(Beginning of Dataset excerpts)

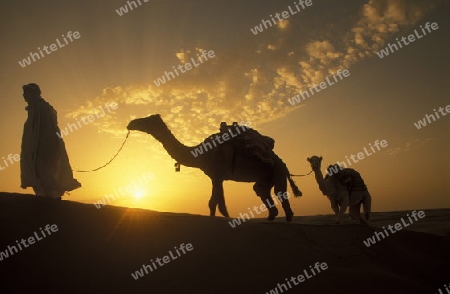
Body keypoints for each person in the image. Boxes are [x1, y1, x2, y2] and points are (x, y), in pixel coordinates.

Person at [20, 83, 81, 199]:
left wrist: (44, 150)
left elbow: (49, 131)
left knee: (45, 175)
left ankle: (52, 200)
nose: (24, 96)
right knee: (39, 175)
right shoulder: (35, 109)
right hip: (38, 151)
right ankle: (48, 200)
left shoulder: (42, 108)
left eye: (26, 93)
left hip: (44, 150)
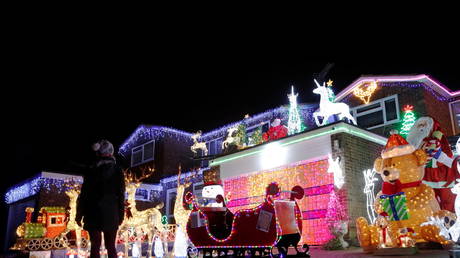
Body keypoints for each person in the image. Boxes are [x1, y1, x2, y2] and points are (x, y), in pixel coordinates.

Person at [76, 140, 125, 258]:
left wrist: (79, 215)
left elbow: (84, 195)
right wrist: (120, 215)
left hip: (93, 214)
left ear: (98, 154)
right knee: (111, 247)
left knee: (95, 246)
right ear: (111, 152)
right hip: (111, 214)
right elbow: (121, 195)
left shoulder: (91, 171)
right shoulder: (118, 170)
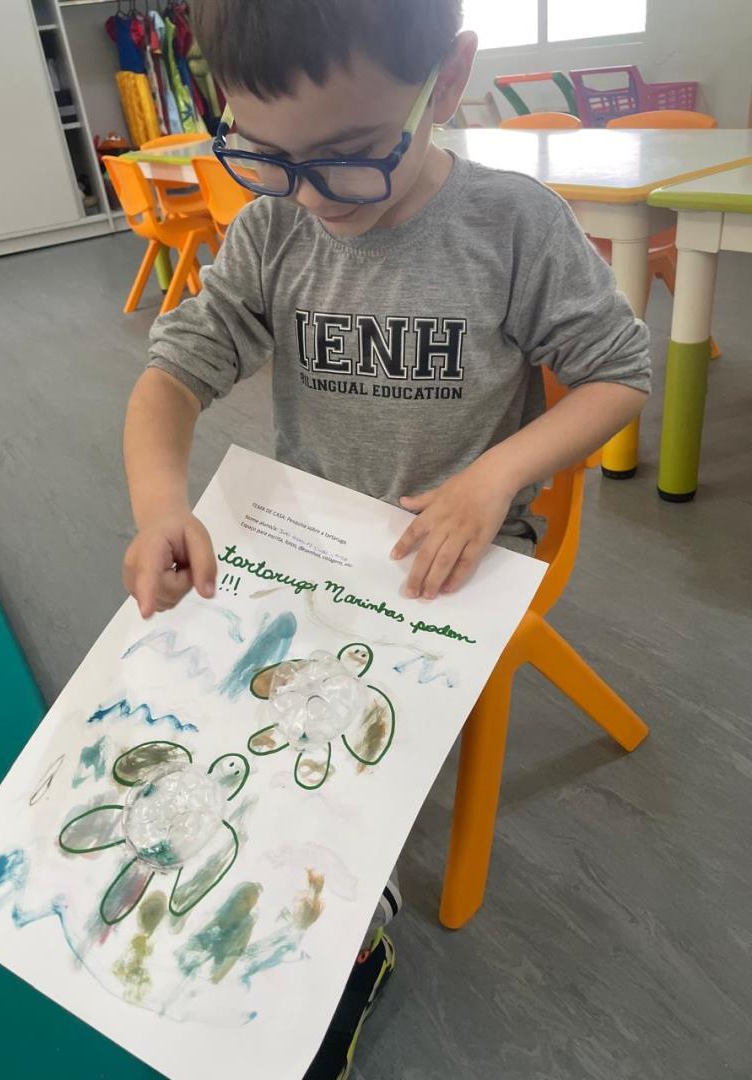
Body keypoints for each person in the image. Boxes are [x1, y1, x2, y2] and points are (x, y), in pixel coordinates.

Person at [121, 1, 651, 1075]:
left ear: (445, 83)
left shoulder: (512, 225)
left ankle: (351, 937)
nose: (312, 196)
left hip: (457, 557)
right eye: (268, 158)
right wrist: (159, 504)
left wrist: (493, 476)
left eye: (349, 156)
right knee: (207, 716)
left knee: (331, 765)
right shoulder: (274, 227)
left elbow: (620, 374)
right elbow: (172, 375)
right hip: (306, 542)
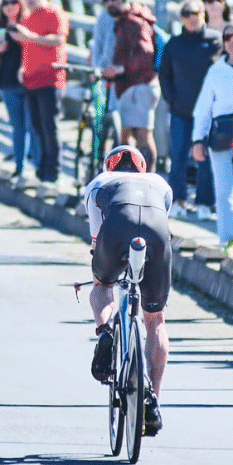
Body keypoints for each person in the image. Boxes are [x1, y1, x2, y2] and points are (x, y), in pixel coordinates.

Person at [85, 146, 172, 436]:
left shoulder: (99, 183)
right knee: (155, 318)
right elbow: (162, 221)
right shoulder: (160, 183)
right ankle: (153, 402)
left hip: (116, 225)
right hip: (156, 229)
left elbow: (97, 241)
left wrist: (103, 271)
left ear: (109, 167)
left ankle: (106, 332)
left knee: (102, 285)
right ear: (143, 170)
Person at [191, 20, 233, 256]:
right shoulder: (215, 70)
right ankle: (229, 238)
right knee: (224, 189)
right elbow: (203, 108)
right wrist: (198, 140)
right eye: (227, 37)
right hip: (221, 134)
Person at [158, 0, 219, 219]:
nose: (191, 18)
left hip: (208, 112)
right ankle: (178, 201)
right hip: (180, 110)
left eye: (195, 13)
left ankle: (204, 203)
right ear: (181, 18)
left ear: (203, 14)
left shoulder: (216, 41)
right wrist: (171, 99)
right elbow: (164, 74)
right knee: (179, 156)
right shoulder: (174, 44)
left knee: (206, 158)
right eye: (186, 14)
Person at [11, 0, 69, 187]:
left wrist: (31, 37)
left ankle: (53, 173)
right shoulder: (27, 18)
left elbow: (58, 40)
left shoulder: (54, 12)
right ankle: (42, 171)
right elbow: (28, 47)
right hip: (31, 79)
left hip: (50, 78)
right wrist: (22, 67)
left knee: (50, 126)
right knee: (37, 127)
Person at [101, 0, 160, 171]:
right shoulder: (124, 21)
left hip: (140, 85)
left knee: (143, 135)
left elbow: (145, 53)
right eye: (105, 0)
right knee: (129, 135)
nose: (109, 3)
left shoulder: (133, 21)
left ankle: (148, 180)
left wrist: (120, 69)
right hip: (132, 85)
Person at [0, 0, 39, 178]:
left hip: (29, 80)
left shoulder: (29, 23)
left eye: (13, 2)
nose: (9, 6)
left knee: (33, 125)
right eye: (5, 3)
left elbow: (37, 47)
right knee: (17, 126)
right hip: (7, 81)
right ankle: (19, 166)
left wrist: (24, 38)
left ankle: (38, 168)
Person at [89, 0, 118, 71]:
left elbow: (109, 47)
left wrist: (98, 69)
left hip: (107, 71)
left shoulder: (112, 14)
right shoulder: (104, 13)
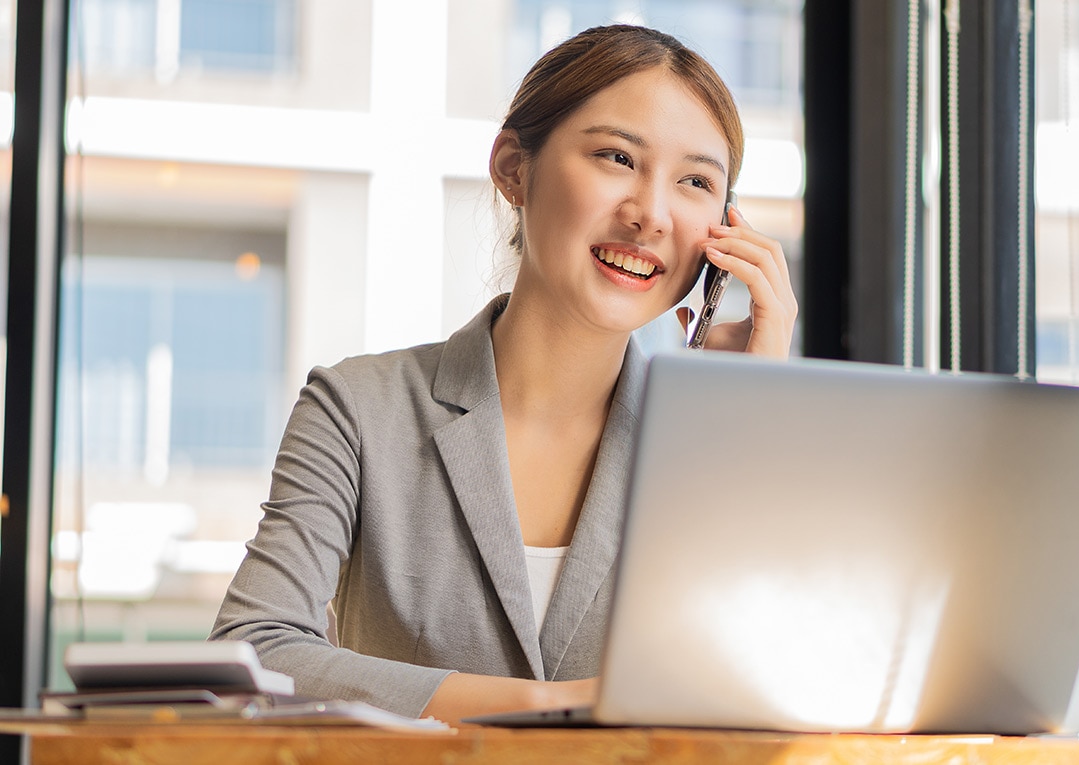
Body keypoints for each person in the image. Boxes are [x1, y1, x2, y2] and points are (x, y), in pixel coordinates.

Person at [210, 24, 797, 726]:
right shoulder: (358, 408)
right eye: (617, 157)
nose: (651, 215)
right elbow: (253, 651)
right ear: (514, 168)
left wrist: (758, 417)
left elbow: (776, 679)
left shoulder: (707, 444)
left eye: (695, 182)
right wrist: (547, 703)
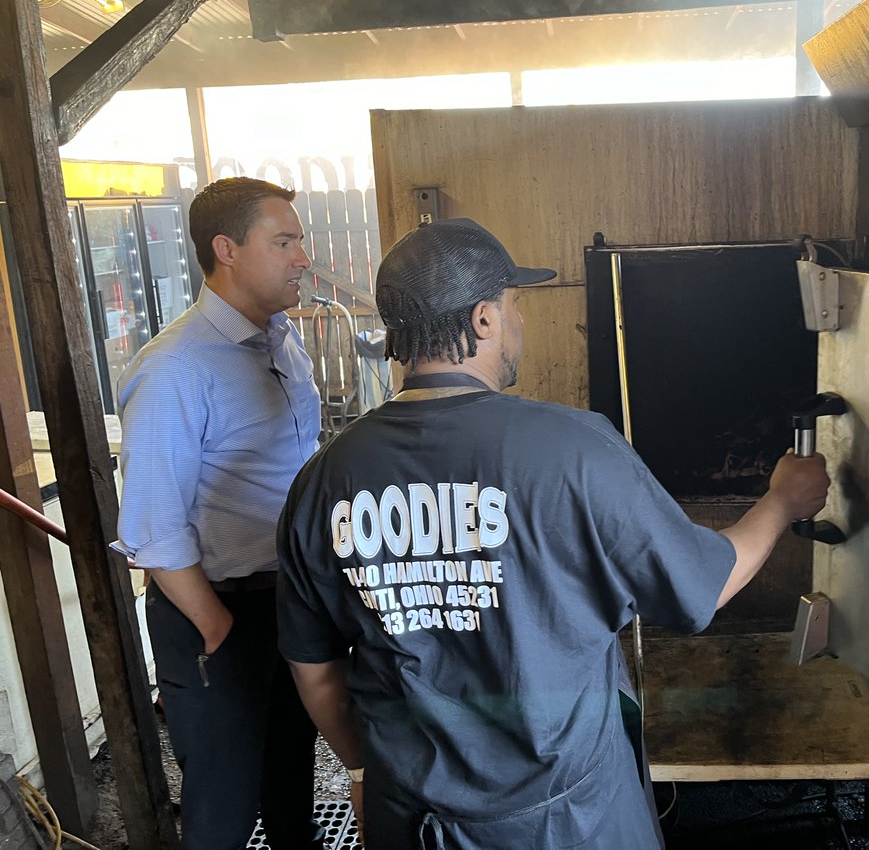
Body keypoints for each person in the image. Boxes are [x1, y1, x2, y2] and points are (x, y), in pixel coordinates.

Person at [275, 217, 830, 849]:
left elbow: (314, 667)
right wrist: (783, 502)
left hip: (415, 818)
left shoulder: (324, 479)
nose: (518, 324)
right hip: (569, 821)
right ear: (483, 319)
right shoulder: (573, 449)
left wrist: (364, 769)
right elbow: (706, 582)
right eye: (513, 307)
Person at [115, 177, 325, 850]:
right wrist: (216, 626)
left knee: (290, 773)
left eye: (300, 241)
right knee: (222, 805)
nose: (302, 258)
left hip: (287, 599)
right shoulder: (175, 368)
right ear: (226, 250)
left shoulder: (281, 341)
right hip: (217, 608)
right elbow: (151, 525)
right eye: (284, 241)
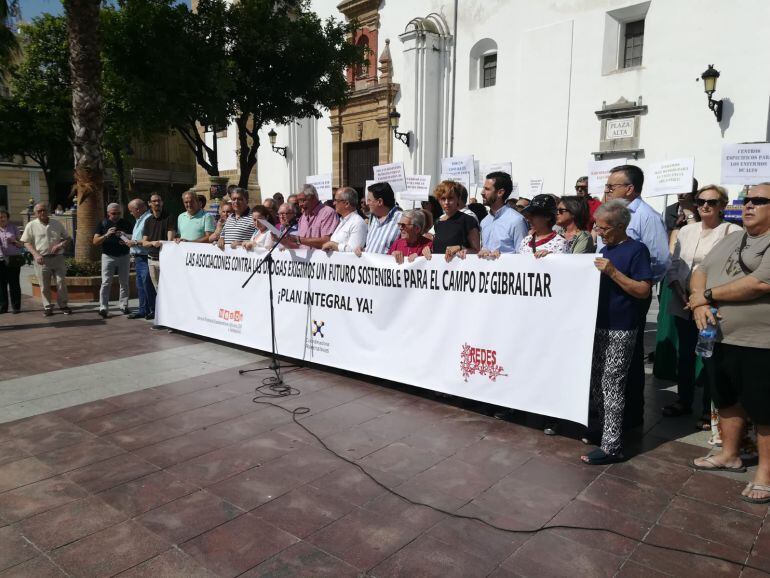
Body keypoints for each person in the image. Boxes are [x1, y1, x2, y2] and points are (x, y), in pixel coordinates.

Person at [688, 183, 770, 504]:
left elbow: (759, 283)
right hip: (719, 335)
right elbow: (701, 270)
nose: (749, 205)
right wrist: (699, 300)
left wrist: (706, 296)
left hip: (760, 341)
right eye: (747, 200)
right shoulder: (733, 237)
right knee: (726, 396)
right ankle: (730, 454)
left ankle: (765, 474)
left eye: (759, 201)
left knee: (764, 409)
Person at [581, 200, 653, 464]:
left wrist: (613, 272)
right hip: (598, 324)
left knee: (612, 384)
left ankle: (612, 446)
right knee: (597, 382)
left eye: (604, 228)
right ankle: (603, 430)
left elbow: (643, 289)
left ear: (621, 226)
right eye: (597, 227)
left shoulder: (637, 250)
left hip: (621, 327)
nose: (599, 233)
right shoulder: (605, 249)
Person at [662, 185, 741, 420]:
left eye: (712, 202)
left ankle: (709, 409)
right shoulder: (687, 230)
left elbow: (732, 270)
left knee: (709, 356)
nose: (705, 206)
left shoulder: (732, 232)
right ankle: (684, 400)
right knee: (685, 355)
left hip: (711, 304)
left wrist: (703, 299)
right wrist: (680, 293)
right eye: (700, 201)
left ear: (722, 206)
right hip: (683, 302)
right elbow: (674, 264)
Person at [602, 165, 670, 429]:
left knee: (630, 359)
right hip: (609, 295)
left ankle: (631, 416)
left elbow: (660, 260)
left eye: (612, 186)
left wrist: (638, 283)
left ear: (630, 189)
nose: (607, 191)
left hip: (631, 295)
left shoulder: (647, 217)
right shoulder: (610, 213)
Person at [21, 203, 72, 317]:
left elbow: (68, 238)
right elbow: (26, 242)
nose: (42, 212)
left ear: (48, 210)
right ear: (35, 213)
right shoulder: (31, 225)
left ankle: (63, 305)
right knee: (44, 285)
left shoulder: (57, 223)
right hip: (42, 260)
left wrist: (60, 245)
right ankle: (48, 307)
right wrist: (35, 255)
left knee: (61, 282)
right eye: (39, 211)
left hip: (58, 258)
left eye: (44, 210)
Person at [92, 203, 133, 318]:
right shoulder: (103, 223)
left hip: (124, 255)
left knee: (124, 282)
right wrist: (106, 234)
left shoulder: (126, 223)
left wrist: (125, 236)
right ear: (108, 213)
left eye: (119, 213)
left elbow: (134, 237)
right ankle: (103, 307)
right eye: (114, 213)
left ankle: (124, 305)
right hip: (108, 256)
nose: (116, 215)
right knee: (106, 282)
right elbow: (95, 241)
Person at [424, 180, 480, 261]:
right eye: (443, 199)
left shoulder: (469, 220)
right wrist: (427, 249)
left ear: (458, 199)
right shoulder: (438, 222)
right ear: (439, 200)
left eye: (450, 198)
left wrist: (460, 248)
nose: (446, 202)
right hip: (439, 267)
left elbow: (477, 251)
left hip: (461, 267)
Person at [478, 171, 528, 257]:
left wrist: (502, 257)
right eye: (483, 188)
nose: (482, 192)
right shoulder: (484, 221)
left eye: (487, 189)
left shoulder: (517, 221)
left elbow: (523, 256)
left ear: (500, 193)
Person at [281, 184, 338, 250]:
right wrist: (283, 242)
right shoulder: (303, 217)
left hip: (320, 256)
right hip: (304, 256)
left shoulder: (327, 213)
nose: (300, 204)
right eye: (299, 201)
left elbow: (326, 242)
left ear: (313, 198)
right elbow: (300, 246)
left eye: (302, 200)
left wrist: (298, 239)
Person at [125, 198, 154, 320]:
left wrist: (135, 242)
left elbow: (149, 238)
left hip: (145, 256)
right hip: (138, 258)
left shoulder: (148, 219)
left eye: (131, 210)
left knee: (147, 285)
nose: (130, 213)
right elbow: (138, 237)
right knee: (141, 286)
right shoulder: (139, 220)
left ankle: (152, 310)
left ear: (137, 209)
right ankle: (143, 310)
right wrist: (127, 237)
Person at [141, 194, 176, 292]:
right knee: (157, 290)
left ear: (162, 202)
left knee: (167, 289)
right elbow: (144, 243)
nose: (157, 203)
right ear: (149, 203)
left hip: (164, 259)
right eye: (154, 201)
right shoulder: (148, 220)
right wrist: (152, 243)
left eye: (159, 201)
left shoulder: (169, 217)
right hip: (151, 261)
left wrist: (162, 243)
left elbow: (170, 241)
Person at [322, 187, 367, 253]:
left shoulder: (358, 223)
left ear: (347, 204)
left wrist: (334, 245)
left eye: (336, 200)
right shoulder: (342, 220)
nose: (334, 203)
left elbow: (355, 251)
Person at [361, 182, 402, 254]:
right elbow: (372, 247)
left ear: (379, 202)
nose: (367, 203)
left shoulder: (401, 219)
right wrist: (363, 250)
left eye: (369, 200)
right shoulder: (372, 219)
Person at [0, 209, 24, 314]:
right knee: (1, 285)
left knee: (14, 284)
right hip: (0, 260)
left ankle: (16, 307)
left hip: (13, 260)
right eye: (0, 217)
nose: (1, 219)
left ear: (7, 218)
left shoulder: (14, 228)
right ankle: (3, 307)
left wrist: (13, 241)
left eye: (3, 217)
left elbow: (22, 245)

(End of Dataset excerpts)

* [Prompt]:
Retype, exactly and in full, the lines above from the one containing "right wrist: (198, 140)" through the one containing "right elbow: (164, 74)".

* [Expected answer]:
right wrist: (198, 140)
right eye: (227, 37)
right hip: (221, 134)
Person at [158, 0, 219, 219]:
nose: (191, 18)
left hip: (208, 112)
right ankle: (178, 201)
right hip: (180, 110)
left eye: (195, 13)
left ankle: (204, 203)
right ear: (181, 18)
left ear: (203, 14)
left shoulder: (216, 41)
right wrist: (171, 99)
right elbow: (164, 74)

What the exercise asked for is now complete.